Pour apaiser au moins temporairement sa curiosité grandissante, la policière avait sorti son carnet ; elle notait les derniers détails qui lui paraissaient importants dans le discours de Brisebane lorsque le regard de celui-ci se posa sur la couverture usée de l’objet.
— C’est amusant, remarqua-t-il.
— Quoi ?
— Pardon ?
— Qu’est-ce qui est amusant ?
— Rien, rien du tout. Bon, fit-il brusquement, nous avons terminé ?
La foule en délire dans le couloir commençait à s’impatienter, à en croire les voix et les bruits qui avaient supplanté le silence. Leroy ne se rendait pas compte du temps qui s’était écoulé depuis son entrée dans le bureau – une seconde, cent ans ?
Tant pis, ils attendraient. Elle se reposta devant la porte, les pieds solidement plantés en terre.
— M. Brisebane, je veux voir la chambre d’Élias.
Un sceau de la police, brisé, décorait la porte en question.
Si elle se souvenait bien du dossier monté par Jules, les analyses faites dans cette chambre n’avaient rien donné, rien qui sorte de l’ordinaire. Mais il lui fallait voir de ses propres yeux.
— Élias a été transféré ici quand… quand ses problèmes ont pris trop d’ampleur, dit précieusement le directeur. On le gardait seul et sous clef, tant pour sa protection que pour celle des autres…
Il lança un dernier coup d’œil à l’inspectrice, tentant probablement d’évaluer s’il valait la peine de retenter sa chance pour lui faire changer d’avis. Finalement, il soupira et tira une clef du trousseau à sa ceinture.
La porte s’ouvrit sans un bruit. Brisebane s’était rabattu contre le mur, les yeux baissés sur ses souliers. Agacée par ses manières empruntées, Leroy franchit le seuil d’un pas vif. Des images de corps mi-humain, mi-bestiaux, de regards brillants, peuplaient déjà son esprit. Elle eut un moment de confusion en pénétrant la pénombre étouffante de la chambre capitonnée.
La senteur de ce savon aux herbes, celui qu’utilisaient tous les pensionnaires du Laurier-noble, se mêlait à de subtiles bouffées de renfermé.
C’était une chambre capitonnée. Ni plus, ni moins. Pas la moindre ouverture sur l’extérieur, pas de limite claire entre sol, murs et plafond, avec leurs rondeurs de coussins, la générosité en moins. Dans un coin se trouvaient entassés couvertures, draps et oreillers blancs soigneusement pliés dans l’attente, peut-être, d’un futur pensionnaire. Au sommet de la pile, un gilet – une camisole.
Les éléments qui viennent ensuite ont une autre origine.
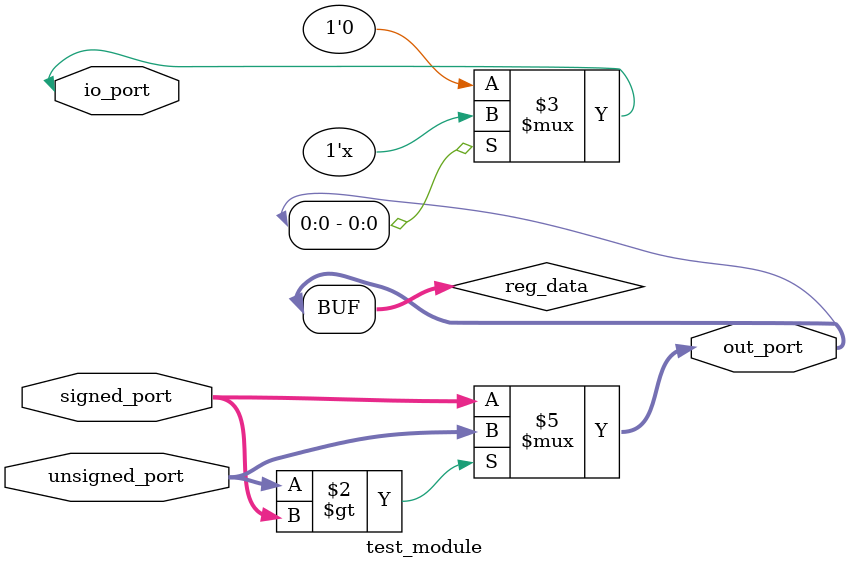
<source format=sv>
module test_module (
    input logic signed [7:0] signed_port,
    input logic [7:0] unsigned_port,
    output logic [7:0] out_port,
    inout logic io_port
);

    logic [7:0] reg_data;

    always_comb begin
        if (unsigned_port > signed_port) // Type difference: unsigned vs signed comparison
            reg_data = unsigned_port;
        else
            reg_data = signed_port;
    end

    assign out_port = reg_data;
    assign io_port = (out_port[0]) ? 1'bz : 1'b0;

endmodule
</source>
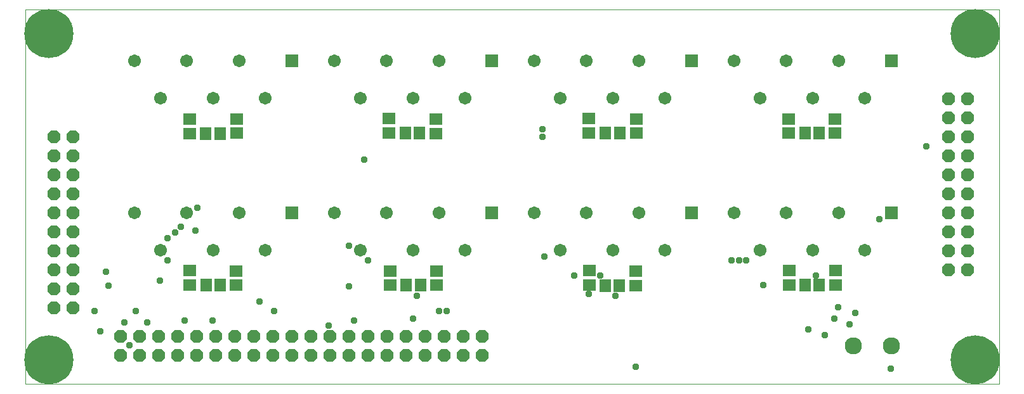
<source format=gbs>
G75*
%MOIN*%
%OFA0B0*%
%FSLAX25Y25*%
%IPPOS*%
%LPD*%
%AMOC8*
5,1,8,0,0,1.08239X$1,22.5*
%
%ADD10C,0.00000*%
%ADD11R,0.05918X0.06706*%
%ADD12R,0.06737X0.06737*%
%ADD13C,0.06737*%
%ADD14C,0.09050*%
%ADD15OC8,0.06800*%
%ADD16R,0.06706X0.05918*%
%ADD17C,0.25800*%
%ADD18C,0.03778*%
D10*
X0001500Y0001500D02*
X0001500Y0198350D01*
X0513311Y0198350D01*
X0513311Y0001500D01*
X0001500Y0001500D01*
D11*
X0096539Y0053350D03*
X0104020Y0053350D03*
X0201697Y0053390D03*
X0209177Y0053390D03*
X0306303Y0053311D03*
X0313783Y0053311D03*
X0411303Y0053469D03*
X0418783Y0053469D03*
X0418626Y0133350D03*
X0411146Y0133350D03*
X0313862Y0133390D03*
X0306382Y0133390D03*
X0208783Y0133350D03*
X0201303Y0133350D03*
X0103902Y0133154D03*
X0096421Y0133154D03*
D12*
X0141500Y0171500D03*
X0246500Y0171500D03*
X0351500Y0171500D03*
X0456500Y0171500D03*
X0456500Y0091500D03*
X0351500Y0091500D03*
X0246500Y0091500D03*
X0141500Y0091500D03*
D13*
X0163823Y0091500D03*
X0191382Y0091500D03*
X0218941Y0091500D03*
X0232720Y0071815D03*
X0205161Y0071815D03*
X0177602Y0071815D03*
X0127720Y0071815D03*
X0100161Y0071815D03*
X0072602Y0071815D03*
X0058823Y0091500D03*
X0086382Y0091500D03*
X0113941Y0091500D03*
X0127720Y0151815D03*
X0100161Y0151815D03*
X0072602Y0151815D03*
X0058823Y0171500D03*
X0086382Y0171500D03*
X0113941Y0171500D03*
X0163823Y0171500D03*
X0191382Y0171500D03*
X0218941Y0171500D03*
X0232720Y0151815D03*
X0205161Y0151815D03*
X0177602Y0151815D03*
X0268823Y0171500D03*
X0296382Y0171500D03*
X0323941Y0171500D03*
X0337720Y0151815D03*
X0310161Y0151815D03*
X0282602Y0151815D03*
X0373823Y0171500D03*
X0401382Y0171500D03*
X0428941Y0171500D03*
X0442720Y0151815D03*
X0415161Y0151815D03*
X0387602Y0151815D03*
X0373823Y0091500D03*
X0401382Y0091500D03*
X0428941Y0091500D03*
X0442720Y0071815D03*
X0415161Y0071815D03*
X0387602Y0071815D03*
X0337720Y0071815D03*
X0310161Y0071815D03*
X0282602Y0071815D03*
X0268823Y0091500D03*
X0296382Y0091500D03*
X0323941Y0091500D03*
D14*
X0436500Y0021500D03*
X0456500Y0021500D03*
D15*
X0486500Y0061500D03*
X0496500Y0061500D03*
X0496500Y0071500D03*
X0486500Y0071500D03*
X0486500Y0081500D03*
X0496500Y0081500D03*
X0496500Y0091500D03*
X0486500Y0091500D03*
X0486500Y0101500D03*
X0496500Y0101500D03*
X0496500Y0111500D03*
X0486500Y0111500D03*
X0486500Y0121500D03*
X0496500Y0121500D03*
X0496500Y0131500D03*
X0486500Y0131500D03*
X0486500Y0141500D03*
X0496500Y0141500D03*
X0496500Y0151500D03*
X0486500Y0151500D03*
X0241500Y0026500D03*
X0231500Y0026500D03*
X0221500Y0026500D03*
X0211500Y0026500D03*
X0201500Y0026500D03*
X0191500Y0026500D03*
X0181500Y0026500D03*
X0171500Y0026500D03*
X0161500Y0026500D03*
X0151500Y0026500D03*
X0141500Y0026500D03*
X0131500Y0026500D03*
X0121500Y0026500D03*
X0111500Y0026500D03*
X0101500Y0026500D03*
X0091500Y0026500D03*
X0081500Y0026500D03*
X0071500Y0026500D03*
X0061500Y0026500D03*
X0051500Y0026500D03*
X0051500Y0016500D03*
X0061500Y0016500D03*
X0071500Y0016500D03*
X0081500Y0016500D03*
X0091500Y0016500D03*
X0101500Y0016500D03*
X0111500Y0016500D03*
X0121500Y0016500D03*
X0131500Y0016500D03*
X0141500Y0016500D03*
X0151500Y0016500D03*
X0161500Y0016500D03*
X0171500Y0016500D03*
X0181500Y0016500D03*
X0191500Y0016500D03*
X0201500Y0016500D03*
X0211500Y0016500D03*
X0221500Y0016500D03*
X0231500Y0016500D03*
X0241500Y0016500D03*
X0026500Y0041500D03*
X0016500Y0041500D03*
X0016500Y0051500D03*
X0026500Y0051500D03*
X0026500Y0061500D03*
X0016500Y0061500D03*
X0016500Y0071500D03*
X0026500Y0071500D03*
X0026500Y0081500D03*
X0016500Y0081500D03*
X0016500Y0091500D03*
X0026500Y0091500D03*
X0026500Y0101500D03*
X0016500Y0101500D03*
X0016500Y0111500D03*
X0026500Y0111500D03*
X0026500Y0121500D03*
X0016500Y0121500D03*
X0016500Y0131500D03*
X0026500Y0131500D03*
D16*
X0087878Y0133311D03*
X0087878Y0140791D03*
X0112484Y0140870D03*
X0112484Y0133390D03*
X0192720Y0133547D03*
X0192720Y0141028D03*
X0217327Y0140791D03*
X0217327Y0133311D03*
X0297681Y0133547D03*
X0297681Y0141028D03*
X0322642Y0140870D03*
X0322642Y0133390D03*
X0402602Y0133508D03*
X0402602Y0140988D03*
X0427012Y0140988D03*
X0427012Y0133508D03*
X0427209Y0061106D03*
X0427209Y0053626D03*
X0402839Y0053587D03*
X0402839Y0061067D03*
X0322169Y0060752D03*
X0322169Y0053272D03*
X0297878Y0053547D03*
X0297878Y0061028D03*
X0217563Y0060949D03*
X0217563Y0053469D03*
X0193232Y0053469D03*
X0193232Y0060949D03*
X0112445Y0060909D03*
X0112445Y0053429D03*
X0088035Y0053547D03*
X0088035Y0061028D03*
D17*
X0014020Y0014020D03*
X0014020Y0185831D03*
X0500791Y0185831D03*
X0500791Y0014020D03*
D18*
X0456224Y0009374D03*
X0421776Y0027091D03*
X0412917Y0030043D03*
X0426697Y0035949D03*
X0434571Y0032996D03*
X0437524Y0038902D03*
X0428665Y0041854D03*
X0389295Y0053665D03*
X0416854Y0058587D03*
X0380437Y0066461D03*
X0376500Y0066461D03*
X0372563Y0066461D03*
X0311539Y0047760D03*
X0297760Y0048744D03*
X0303665Y0058587D03*
X0289886Y0058587D03*
X0274138Y0068429D03*
X0207209Y0047760D03*
X0219020Y0039886D03*
X0222957Y0039886D03*
X0205240Y0035949D03*
X0174256Y0034925D03*
X0160949Y0032012D03*
X0132406Y0039886D03*
X0124531Y0044807D03*
X0099925Y0034965D03*
X0085161Y0034965D03*
X0065476Y0033980D03*
X0059571Y0039886D03*
X0053665Y0033980D03*
X0040870Y0029059D03*
X0056382Y0021854D03*
X0037917Y0039886D03*
X0045358Y0053075D03*
X0043823Y0060555D03*
X0072366Y0055752D03*
X0076303Y0066461D03*
X0076303Y0078272D03*
X0080240Y0081224D03*
X0083193Y0084177D03*
X0091067Y0082209D03*
X0092051Y0094020D03*
X0171776Y0074335D03*
X0181618Y0066461D03*
X0171776Y0052681D03*
X0322366Y0010358D03*
X0450319Y0088114D03*
X0474925Y0126500D03*
X0273154Y0131421D03*
X0273154Y0135358D03*
X0179650Y0119610D03*
M02*

</source>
Un tabouret trônait au centre de la chambre et Leroy imagina Élias perché là, seul, à scruter l’immensité confinée. Il avait les traits de son frère, ou bien de lui-même, celui qu’elle avait pris pour son frère, et des cernes impensables lui mangeaient le dessous des yeux.
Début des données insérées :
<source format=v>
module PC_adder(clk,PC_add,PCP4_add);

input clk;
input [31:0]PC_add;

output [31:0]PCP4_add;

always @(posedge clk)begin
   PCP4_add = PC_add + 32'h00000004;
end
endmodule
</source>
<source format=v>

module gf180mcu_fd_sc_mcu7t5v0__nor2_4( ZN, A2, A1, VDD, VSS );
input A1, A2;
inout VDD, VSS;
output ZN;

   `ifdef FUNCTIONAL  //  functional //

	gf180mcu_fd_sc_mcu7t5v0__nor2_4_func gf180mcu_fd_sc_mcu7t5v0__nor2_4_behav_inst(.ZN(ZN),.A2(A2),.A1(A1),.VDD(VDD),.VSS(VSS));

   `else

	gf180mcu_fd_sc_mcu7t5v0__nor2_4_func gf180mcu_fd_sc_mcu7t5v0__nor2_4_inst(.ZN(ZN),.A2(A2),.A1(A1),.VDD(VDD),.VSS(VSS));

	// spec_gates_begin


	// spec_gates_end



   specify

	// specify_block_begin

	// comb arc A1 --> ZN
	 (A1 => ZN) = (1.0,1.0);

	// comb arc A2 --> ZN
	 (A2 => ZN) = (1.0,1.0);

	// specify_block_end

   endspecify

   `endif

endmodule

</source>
— Il y a une lumière ? demanda-t-elle, distraite.
Brisebane dut actionner un interrupteur, car un éclairage faiblard se substitua au blanc naturel des capitons. La lumière ne révélait rien, si ce n’était la mocheté des lieux.
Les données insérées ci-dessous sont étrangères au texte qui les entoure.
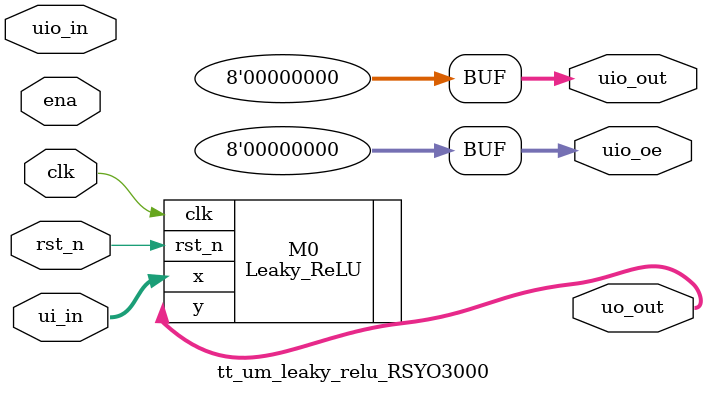
<source format=v>


module tt_um_leaky_relu_RSYO3000(
 input  wire [7:0] ui_in,    // Dedicated inputs - connected to the input switches for clk_selector and pattern_sel
    output wire [7:0] uo_out,   // Dedicated outputs - connected to the 7 LEDs
    input  wire [7:0] uio_in,   // IOs: Bidirectional Input path
    output wire [7:0] uio_out,  // IOs: Bidirectional Output path
    output wire [7:0] uio_oe,   // IOs: Bidirectional Enable path (active high: 0=input, 1=output)
    input  wire       ena,      // will go high when the design is enabled, not used circuit can be turned off when pattern_sel = 0
    input  wire       clk,      // clock
    input  wire       rst_n     // reset_n - low to reset
);
assign uio_out = 0;
assign uio_oe = 0;
    
Leaky_ReLU M0
(
    .clk(clk),
    .rst_n(rst_n),
    .x(ui_in),
    .y(uo_out)
);

endmodule
</source>
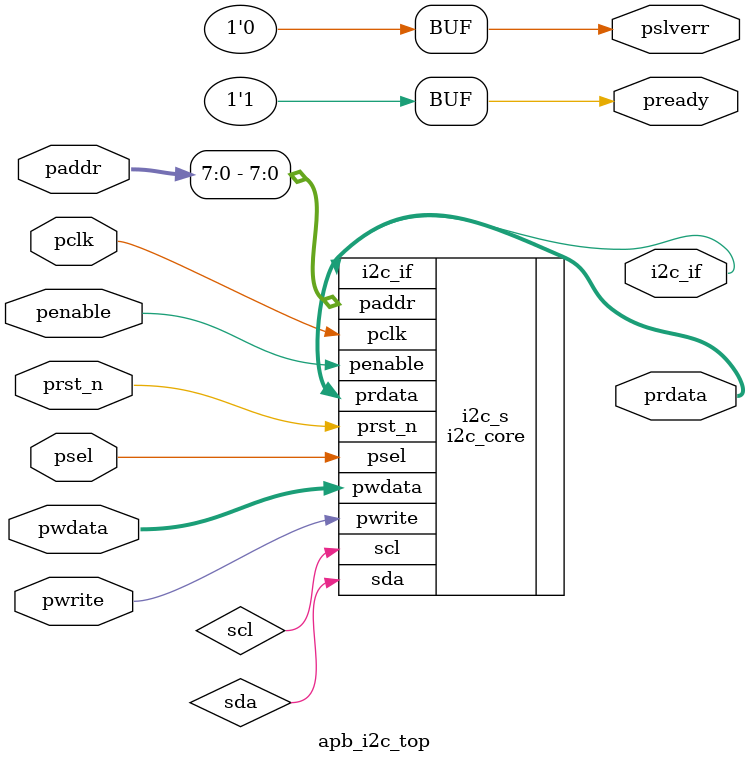
<source format=sv>


module apb_i2c_top (
   
    output			i2c_if,		// From icore of i2c_core.v
    input           pclk,
    input           prst_n,
    input wire [31:0]		paddr,			// From apbmaster of apb_master.v
    input wire			penable,		// From apbmaster of apb_master.v
    output [31:0]		prdata,		// From icore of i2c_core.v
    input wire			psel,			// From apbmaster of apb_master.v
    input wire [31:0]		pwdata,			// From apbmaster of apb_master.v
    input wire			pwrite,			// From apbmaster of apb_master.v
	output              pready,
	output              pslverr
);
// End of automatics
wire sda, scl;
i2c_core 	i2c_s(/*AUTOINST*/
		      // Outputs
		      .i2c_if		(i2c_if),
		      .prdata		(prdata[31:0]),
		      // Inouts
		      .sda		    (sda),
		      .scl		(   scl),
		      // Inputs
		      .paddr		(paddr[7:0]),
		      .pclk		    (pclk),
		      .penable		(penable),
		      .prst_n		(prst_n),
		      .psel		    (psel),
		      .pwdata		(pwdata[31:0]),
		      .pwrite		(pwrite)
              );

assign   pready   = 1'b1;
assign   pslverr  = 1'b0;
endmodule  

</source>
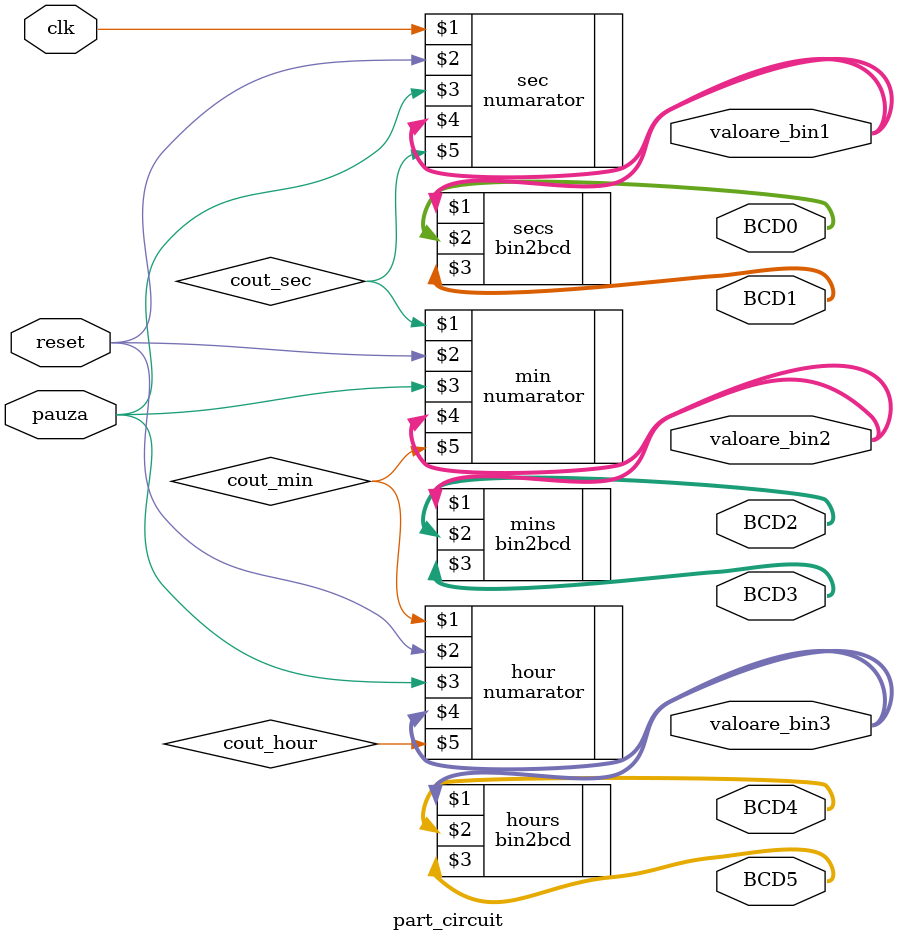
<source format=v>
`timescale 1ns / 1ps


module part_circuit(clk, reset, pauza, valoare_bin1, valoare_bin2, valoare_bin3, BCD0, BCD1, BCD2, BCD3, BCD4, BCD5);
    input clk, reset, pauza;
    wire cout_sec, cout_min, cout_hour;
    output [5:0] valoare_bin1, valoare_bin2, valoare_bin3;
    output [3:0]BCD0, BCD1, BCD2, BCD3, BCD4, BCD5;
    
    numarator sec(clk, reset, pauza, valoare_bin1, cout_sec);
    numarator min(cout_sec, reset, pauza, valoare_bin2, cout_min);
    numarator hour(cout_min, reset, pauza, valoare_bin3, cout_hour);
    
    bin2bcd secs(valoare_bin1, BCD0, BCD1);
    bin2bcd mins(valoare_bin2, BCD2, BCD3);
    bin2bcd hours(valoare_bin3, BCD4, BCD5);
endmodule

</source>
— Je vous avais dit qu’il n’y avait rien à voir… tenta Brisebane.
— Ça, c’est à moi d’en décider, coupa-t-elle méchamment.
Mais il avait raison. Cette pièce ne lui aurait rien appris. Non ; si elle voulait vraiment progresser dans cette piste, il lui faudrait ignorer toutes ces voix qui la décourageaient de se frotter à l’établissement Ocimum.
De toute façon, s’il n’y avait rien à y apprendre non plus, elle aurait fait son boulot de flic convenablement en voulant désobéir aux pressions extérieures et chercher la petite bête là où elle n’était peut-être pas.
Elle se mettrait en route dès le lendemain.